Genuine Agrarian Reform Can Help Philippines Deal With Crisis

By ARNOLD PADILLA
Contributor

Bulatlat

MANILA – On May 20, the House Committee on Agrarian Reform finally scheduled a public hearing on House Bill 3059. The proponents of the bill, also called the Genuine Agrarian Reform Bill (GARB), came in full force.

Leaders of the Kilusang Magbubukid ng Pilipinas (KMP) from as far as Mindanao came to the hearing, ready to convince the lawmakers of the necessity and urgency of the GARB. But time constraints prevented most of them from making their case. The committee vice chairman, Rep. Edgar Valdez of the partylist group APEC, promised to hold another hearing before Congress takes a break on June 6.

That long overdue hearing underscored the problems that the bill has faced since it was filed by the late Anakpawis Rep. Crispin Beltran a few months before his death on May 20, 2008.

Any discussion on the bill, however, should no longer be delayed because GARB has become even more urgent amid the global financial and economic crisis. Implementing genuine agrarian reform now can immediately stimulate domestic economic activity and help address the problem of massive job dislocation.

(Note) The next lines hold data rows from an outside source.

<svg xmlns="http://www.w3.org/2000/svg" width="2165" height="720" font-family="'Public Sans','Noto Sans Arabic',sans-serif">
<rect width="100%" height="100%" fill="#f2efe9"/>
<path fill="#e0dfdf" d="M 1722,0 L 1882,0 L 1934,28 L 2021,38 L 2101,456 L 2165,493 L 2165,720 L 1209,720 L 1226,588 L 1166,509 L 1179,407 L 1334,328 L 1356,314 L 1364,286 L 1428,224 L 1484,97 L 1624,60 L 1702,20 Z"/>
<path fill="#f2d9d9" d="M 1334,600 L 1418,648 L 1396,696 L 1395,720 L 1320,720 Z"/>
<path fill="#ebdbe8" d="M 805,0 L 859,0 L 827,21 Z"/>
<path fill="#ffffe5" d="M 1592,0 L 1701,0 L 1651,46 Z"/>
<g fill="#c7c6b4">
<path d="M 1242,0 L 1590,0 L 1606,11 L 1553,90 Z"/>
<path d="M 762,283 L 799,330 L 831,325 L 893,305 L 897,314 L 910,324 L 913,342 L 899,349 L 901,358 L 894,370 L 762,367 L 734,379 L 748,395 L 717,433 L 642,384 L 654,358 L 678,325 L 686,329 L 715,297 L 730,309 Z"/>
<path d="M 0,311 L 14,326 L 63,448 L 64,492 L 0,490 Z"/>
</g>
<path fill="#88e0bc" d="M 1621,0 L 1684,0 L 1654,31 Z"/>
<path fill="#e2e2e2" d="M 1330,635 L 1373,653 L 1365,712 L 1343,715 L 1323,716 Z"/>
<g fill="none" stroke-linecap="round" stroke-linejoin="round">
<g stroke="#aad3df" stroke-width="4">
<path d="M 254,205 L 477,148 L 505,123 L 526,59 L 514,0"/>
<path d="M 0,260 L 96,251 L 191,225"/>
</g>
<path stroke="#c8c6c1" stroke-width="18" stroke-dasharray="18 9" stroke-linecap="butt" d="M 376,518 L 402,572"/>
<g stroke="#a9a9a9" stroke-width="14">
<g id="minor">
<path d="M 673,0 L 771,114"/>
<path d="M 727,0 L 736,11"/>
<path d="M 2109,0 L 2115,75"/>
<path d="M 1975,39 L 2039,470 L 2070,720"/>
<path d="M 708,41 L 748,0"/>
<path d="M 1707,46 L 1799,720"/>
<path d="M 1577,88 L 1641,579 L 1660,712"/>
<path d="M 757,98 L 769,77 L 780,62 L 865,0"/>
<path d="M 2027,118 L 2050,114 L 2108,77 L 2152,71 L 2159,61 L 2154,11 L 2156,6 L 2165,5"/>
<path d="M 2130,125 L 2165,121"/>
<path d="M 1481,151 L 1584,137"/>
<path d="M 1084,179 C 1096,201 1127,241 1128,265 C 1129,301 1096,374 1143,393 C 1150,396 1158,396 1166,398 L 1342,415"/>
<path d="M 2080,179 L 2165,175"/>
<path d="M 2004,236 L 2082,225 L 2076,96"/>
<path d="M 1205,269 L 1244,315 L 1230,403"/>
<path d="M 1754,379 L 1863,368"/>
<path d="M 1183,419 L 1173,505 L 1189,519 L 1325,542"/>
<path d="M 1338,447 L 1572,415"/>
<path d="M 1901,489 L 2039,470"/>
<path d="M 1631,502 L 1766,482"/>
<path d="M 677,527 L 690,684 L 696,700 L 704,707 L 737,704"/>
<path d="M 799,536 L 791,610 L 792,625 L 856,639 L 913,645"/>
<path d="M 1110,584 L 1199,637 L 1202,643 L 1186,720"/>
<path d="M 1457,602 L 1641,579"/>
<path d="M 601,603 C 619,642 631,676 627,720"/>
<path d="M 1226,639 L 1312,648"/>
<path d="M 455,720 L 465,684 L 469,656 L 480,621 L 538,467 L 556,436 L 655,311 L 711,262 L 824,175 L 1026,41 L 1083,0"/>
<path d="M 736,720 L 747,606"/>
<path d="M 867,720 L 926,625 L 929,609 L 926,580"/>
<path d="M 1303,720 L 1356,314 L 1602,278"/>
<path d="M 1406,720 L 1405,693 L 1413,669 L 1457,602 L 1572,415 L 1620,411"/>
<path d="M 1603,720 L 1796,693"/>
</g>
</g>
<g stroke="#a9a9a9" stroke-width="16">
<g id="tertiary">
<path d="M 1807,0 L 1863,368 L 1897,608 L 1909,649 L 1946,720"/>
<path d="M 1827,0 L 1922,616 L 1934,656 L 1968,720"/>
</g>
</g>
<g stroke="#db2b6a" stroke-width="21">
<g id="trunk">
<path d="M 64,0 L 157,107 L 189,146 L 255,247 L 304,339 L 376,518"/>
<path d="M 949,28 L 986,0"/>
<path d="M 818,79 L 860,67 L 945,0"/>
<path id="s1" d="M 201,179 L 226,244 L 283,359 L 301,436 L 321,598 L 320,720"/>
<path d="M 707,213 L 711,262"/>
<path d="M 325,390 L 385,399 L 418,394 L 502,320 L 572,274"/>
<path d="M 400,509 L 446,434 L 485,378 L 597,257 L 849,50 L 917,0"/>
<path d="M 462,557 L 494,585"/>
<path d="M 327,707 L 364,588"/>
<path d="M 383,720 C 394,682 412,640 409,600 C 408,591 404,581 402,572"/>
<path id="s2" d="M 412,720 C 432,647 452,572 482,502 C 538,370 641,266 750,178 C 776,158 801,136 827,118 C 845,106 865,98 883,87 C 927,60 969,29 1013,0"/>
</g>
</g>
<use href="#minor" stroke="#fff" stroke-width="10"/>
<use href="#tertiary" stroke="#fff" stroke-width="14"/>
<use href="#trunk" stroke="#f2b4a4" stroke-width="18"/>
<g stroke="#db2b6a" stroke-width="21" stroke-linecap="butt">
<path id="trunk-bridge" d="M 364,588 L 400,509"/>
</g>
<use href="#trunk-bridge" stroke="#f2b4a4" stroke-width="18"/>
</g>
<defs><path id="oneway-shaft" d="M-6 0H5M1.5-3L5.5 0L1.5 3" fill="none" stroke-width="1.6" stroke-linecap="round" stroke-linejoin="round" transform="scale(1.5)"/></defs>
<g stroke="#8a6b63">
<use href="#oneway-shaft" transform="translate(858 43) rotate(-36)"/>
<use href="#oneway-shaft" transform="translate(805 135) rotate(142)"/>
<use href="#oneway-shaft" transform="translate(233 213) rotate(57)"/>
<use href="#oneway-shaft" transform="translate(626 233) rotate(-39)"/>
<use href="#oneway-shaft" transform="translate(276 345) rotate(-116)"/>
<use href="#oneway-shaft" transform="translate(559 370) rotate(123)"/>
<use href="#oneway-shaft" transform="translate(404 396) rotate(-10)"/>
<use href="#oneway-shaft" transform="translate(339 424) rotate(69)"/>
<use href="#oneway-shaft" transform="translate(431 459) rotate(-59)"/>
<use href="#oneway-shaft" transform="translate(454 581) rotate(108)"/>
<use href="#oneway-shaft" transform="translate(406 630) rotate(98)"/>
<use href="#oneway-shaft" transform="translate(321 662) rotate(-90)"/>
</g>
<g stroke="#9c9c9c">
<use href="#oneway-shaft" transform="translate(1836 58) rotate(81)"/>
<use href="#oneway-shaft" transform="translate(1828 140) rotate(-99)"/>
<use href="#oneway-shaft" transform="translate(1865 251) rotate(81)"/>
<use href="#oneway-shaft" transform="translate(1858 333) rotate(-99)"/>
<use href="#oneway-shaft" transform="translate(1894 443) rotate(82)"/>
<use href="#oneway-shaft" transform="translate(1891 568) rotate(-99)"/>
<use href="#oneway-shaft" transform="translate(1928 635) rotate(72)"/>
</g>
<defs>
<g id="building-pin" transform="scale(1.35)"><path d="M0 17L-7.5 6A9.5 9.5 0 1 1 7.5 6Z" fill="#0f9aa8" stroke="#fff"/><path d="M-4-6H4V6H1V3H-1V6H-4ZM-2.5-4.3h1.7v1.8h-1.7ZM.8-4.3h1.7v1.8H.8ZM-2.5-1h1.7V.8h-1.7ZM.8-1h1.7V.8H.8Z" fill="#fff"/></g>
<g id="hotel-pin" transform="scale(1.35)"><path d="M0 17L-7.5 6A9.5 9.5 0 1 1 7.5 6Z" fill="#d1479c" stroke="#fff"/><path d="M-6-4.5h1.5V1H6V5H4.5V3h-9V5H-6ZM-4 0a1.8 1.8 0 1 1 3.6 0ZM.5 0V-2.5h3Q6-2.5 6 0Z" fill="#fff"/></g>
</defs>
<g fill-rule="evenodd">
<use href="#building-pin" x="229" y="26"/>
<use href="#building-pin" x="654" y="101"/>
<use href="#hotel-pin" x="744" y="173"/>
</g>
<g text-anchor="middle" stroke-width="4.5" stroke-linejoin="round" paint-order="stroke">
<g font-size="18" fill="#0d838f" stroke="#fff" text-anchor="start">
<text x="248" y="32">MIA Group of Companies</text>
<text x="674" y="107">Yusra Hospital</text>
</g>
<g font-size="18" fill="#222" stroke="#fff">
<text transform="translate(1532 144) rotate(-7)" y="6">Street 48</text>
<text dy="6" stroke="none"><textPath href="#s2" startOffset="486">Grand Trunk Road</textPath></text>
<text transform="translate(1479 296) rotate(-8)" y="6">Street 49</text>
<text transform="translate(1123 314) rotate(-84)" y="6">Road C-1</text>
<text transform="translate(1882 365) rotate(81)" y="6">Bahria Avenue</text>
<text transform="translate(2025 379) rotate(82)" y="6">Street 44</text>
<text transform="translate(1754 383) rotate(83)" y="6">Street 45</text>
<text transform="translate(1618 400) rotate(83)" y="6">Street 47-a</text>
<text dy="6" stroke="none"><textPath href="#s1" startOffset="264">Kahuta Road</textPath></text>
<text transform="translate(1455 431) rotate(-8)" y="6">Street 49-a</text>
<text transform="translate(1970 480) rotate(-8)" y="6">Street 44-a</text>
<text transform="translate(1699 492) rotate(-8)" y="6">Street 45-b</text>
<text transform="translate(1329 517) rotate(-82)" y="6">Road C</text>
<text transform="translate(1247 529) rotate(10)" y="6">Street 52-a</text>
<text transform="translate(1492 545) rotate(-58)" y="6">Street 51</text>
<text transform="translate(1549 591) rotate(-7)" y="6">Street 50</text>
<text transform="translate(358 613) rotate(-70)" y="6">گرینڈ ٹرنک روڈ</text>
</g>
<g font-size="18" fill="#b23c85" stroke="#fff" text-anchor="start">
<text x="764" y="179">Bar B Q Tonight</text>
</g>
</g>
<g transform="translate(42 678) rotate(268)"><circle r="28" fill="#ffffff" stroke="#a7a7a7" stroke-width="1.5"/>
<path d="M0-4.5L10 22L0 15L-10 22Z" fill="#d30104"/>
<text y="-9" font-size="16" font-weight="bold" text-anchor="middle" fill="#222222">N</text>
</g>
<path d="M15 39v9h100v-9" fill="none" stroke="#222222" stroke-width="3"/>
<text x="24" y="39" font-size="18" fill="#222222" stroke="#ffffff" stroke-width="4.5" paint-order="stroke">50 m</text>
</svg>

Those directly and indirectly involved in agricultural production comprise around 70 percent of the labor force. Meanwhile, their combined production accounts for almost 75 percent of the domestic economy. But lack of genuine agrarian reform continues to deprive 70 percent of Filipino farmers of land. (CARP Extension and Reform: Further Agrarian Restructuring for Imperialist Globalization” by Arnold Padilla, IBON Facts & Figures Special Release, Sept. 2007) A very huge portion of the labor force is thus denied access to gainful, secure and sustainable employment.

As a consequence, nearly 70 percent of the poor live in the countryside, and around 90 percent of the rural population live below the poverty line. Consider, too, that around 55 percent of the national population is concentrated in the rural areas. (CARP Extension and Reform: Further Agrarian Restructuring for Imperialist Globalization” by Arnold Padilla, IBON Facts & Figures Special Release, Sept. 2007)

In other words, even before the global crunch, economic activity was already sluggish as a great number of Filipinos is job-starved and does not have the capacity to purchase goods and services.

Genuine agrarian reform can help the country get out of this economic predicament. With heightened uncertainties in the global economy, the key is to promote internal drivers of growth, increase domestic consumption, and invigorate domestic production.

Concrete benefits

With genuine agrarian reform, we can expect a substantial increase in household incomes in the countryside, improving the capacity of rural families to consume. To illustrate, let us take a look at the case of farmers tilling one hectare of land planted to palay in the Southern Tagalog region.

Tight monopoly control by landlords over the means of agricultural production has driven many palay farmers in Southern Tagalog into bankruptcy. It is estimated that they lose P554 ($11.73 based on the current exchange rate of $1=P47.229) to as much as P738 ($15.62) every day during the whole production process. The figures are based on the prevailing costs of farm inputs (fertilizer, etc.), rates of land rent, terms of payment with usurers and buying price of palay.

Land rent in the region is pegged at 15 cavans of palay per hectare while usurers ask for four cavans for every P1,000 ($21.17) in loans. Farm inputs cost around P26,220 ($555.17) per hectare. (Field study in 2008 of KASAMA-TK, a peasant group based in Southern Tagalog, and processed by the Bagong Alyansang Makabayan (Bayan); published in “Praymer sa Krisis sa Bigas”, Bayan, May 2008) Using these variables, we can estimate the direct and immediate benefits that palay farmers in the region can gain from genuine agrarian reform.